Attraverso il Piano nazionale di ripresa e resilienza, in Italia come negli altri paesi europei, il programma Next Generation Eu dovrebbe rappresentare lo strumento principale per contrastare gli effetti della crisi economica e sociale scaturita dall’emergenza pandemica e, al contempo, definire un nuovo modello sociale e di sviluppo. Il nuovo corso europeo, già delineato molto prima dell’irruzione dell’epidemia Covid-19, a partire dal Green Deal Eu, ha posto le basi per misurarsi con le grandi sfide globali a cui sono chiamati gli Stati membri e, soprattutto, i paesi mediterranei e più “periferici” dell’Unione europea che, sotto i colpi dell’austerità e della svalutazione competitiva, si erano allontanati dall’idea di crescita “intelligente, inclusiva e sostenibile” promossa dalle cosiddette agende sovranazionali.

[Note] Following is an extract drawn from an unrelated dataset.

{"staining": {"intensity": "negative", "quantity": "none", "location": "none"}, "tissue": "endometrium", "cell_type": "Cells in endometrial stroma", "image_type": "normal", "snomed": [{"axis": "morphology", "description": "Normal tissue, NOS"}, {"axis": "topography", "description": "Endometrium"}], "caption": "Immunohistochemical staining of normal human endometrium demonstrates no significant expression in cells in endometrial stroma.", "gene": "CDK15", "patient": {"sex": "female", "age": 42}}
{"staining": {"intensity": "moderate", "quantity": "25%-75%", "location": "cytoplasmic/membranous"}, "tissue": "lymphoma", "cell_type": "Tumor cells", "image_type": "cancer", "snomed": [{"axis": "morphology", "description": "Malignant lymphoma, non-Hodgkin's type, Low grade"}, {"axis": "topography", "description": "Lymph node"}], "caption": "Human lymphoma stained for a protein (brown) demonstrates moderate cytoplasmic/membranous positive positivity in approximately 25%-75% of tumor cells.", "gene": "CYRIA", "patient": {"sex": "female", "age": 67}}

La rinnovata ricerca della convergenza tra le economie europee si fonda sulla necessità e, dunque, l’obiettivo di cogliere le grandi transizioni che attraversano il Pianeta, a cominciare dal contrasto ai cambiamenti climatici e dalla trasformazione digitale. Non a caso Ngeu – così come il nuovo Quadro finanziario pluriennale 2021-2027 – pongono dei vincoli all’utilizzo delle ingenti risorse messe a disposizione: i Pnrr devono destinare almeno il 20 per cento a progetti digit (ovvero con investimenti ad alta vocazione tecnologica e digitale) e almeno il 37 per cento dei progetti a vocazione green. Va subito chiarito che la restante quota di risorse che può essere utilizzata per progetti di diversa natura non deve contraddire tali vincoli e deve risultare comunque coerente con il più generale progetto europeo di rafforzamento della domanda, ridefinizione delle filiere produttive e accorciamento intra-continentale delle catene del valore (anche alla luce della pandemia). Il che significa anche maggiore competitività sul terreno 4.0 rispetto alle major Usa e asiatiche, nonché una maggiore indipendenza energetica in corrispondenza di un abbattimento delle emissioni CO2, essendo il mercato europeo potenzialmente il più grande e il più inquinante del mondo.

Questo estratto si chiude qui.